The deficit of the central sub sector of the state budget closed the year 2015 much better than expected, with 1.9 percent of GDP, Minister for National Economy Mihály Varga said, commenting on the latest fiscal data released by the Hungarian Central Statistical Office (KSH) earlier today. Another key indicator, the general government debt-to-GDP ratio also fell, to 75.3 percent.
The favourable deficit figure was the result mainly of the performance of Hungary’s economy and the success of economic policy measures, he noted. Economic reforms can only work if economic environment is supportive, because then the volume of investment and the number of jobs rise, and fiscal revenues can subsequently increase.
Last year, revenues from taxes and other levies grew significantly, in case of each tax, exceeding prior estimates by some HUF 550bn, he pointed out.

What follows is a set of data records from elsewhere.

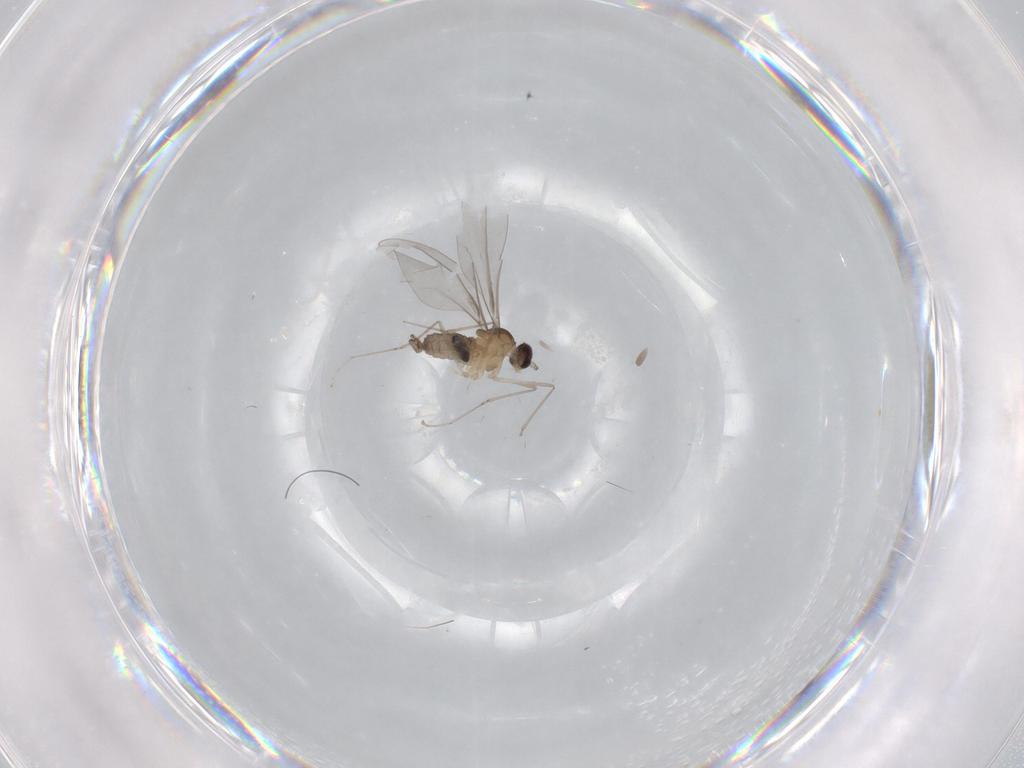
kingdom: Animalia
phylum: Arthropoda
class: Insecta
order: Diptera
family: Cecidomyiidae
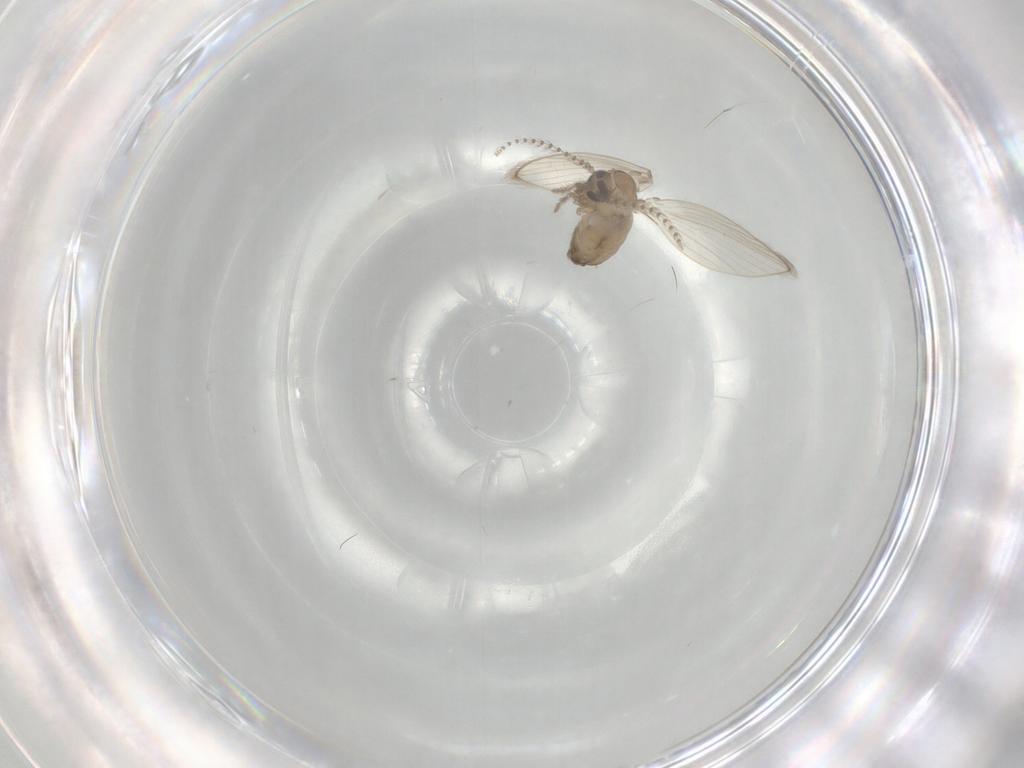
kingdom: Animalia
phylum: Arthropoda
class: Insecta
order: Diptera
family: Psychodidae
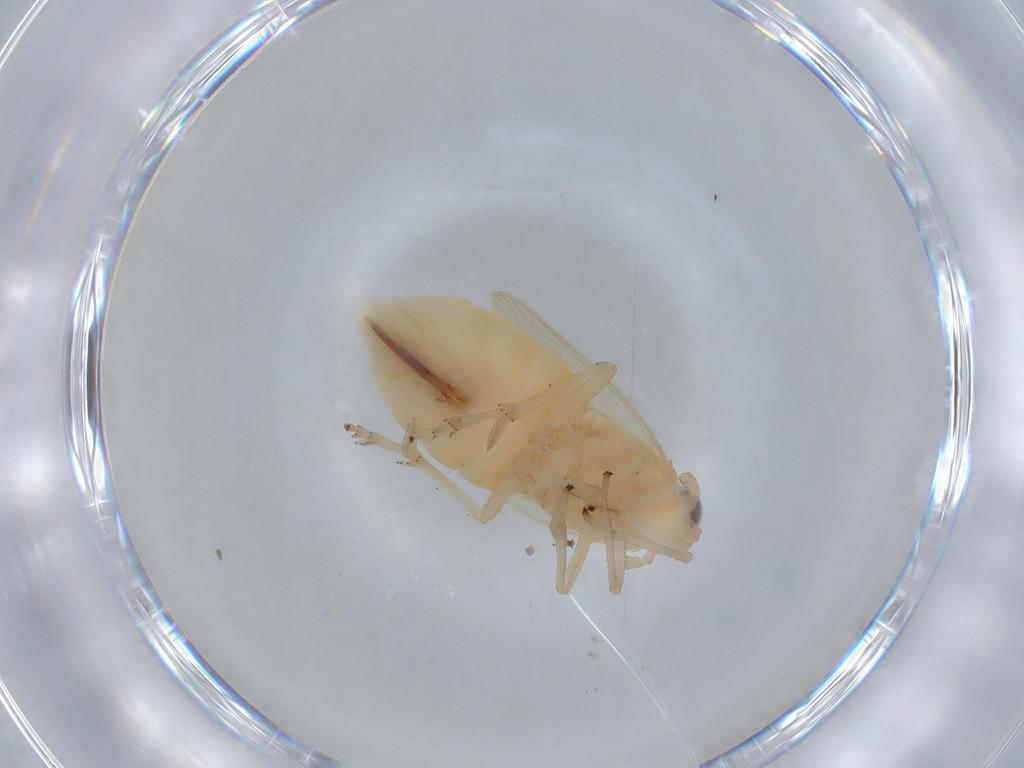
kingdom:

The debt rate has also declined further, shedding 0.9 percentage points since 2014 and hitting 75.3 percent of GDP. The share of forex debt within the total volume fell by 4.5 percentage points to 35.3 percent, thus the financing of the state budget has become sounder, more predictable and balanced, he stressed.
The ESA deficit target of the state budget is 2 percent of GDP in 2016. In order to bolster our economic sovereignty, the Government has been committed to continuing with the reduction of fiscal deficit and state debt, Mihály Varga said. The drafting of the 2017 Budget Bill has been fully in line with this principle.
In accordance with the practise of recent years, the KSH sent data on state debt and general government budget to the statistical office of the European Union, in the so-called EDP report, Minister of State for Public Finances Péter Benő Banai said. The Eurostat is to use it as basis for a report on member states for the European Commission.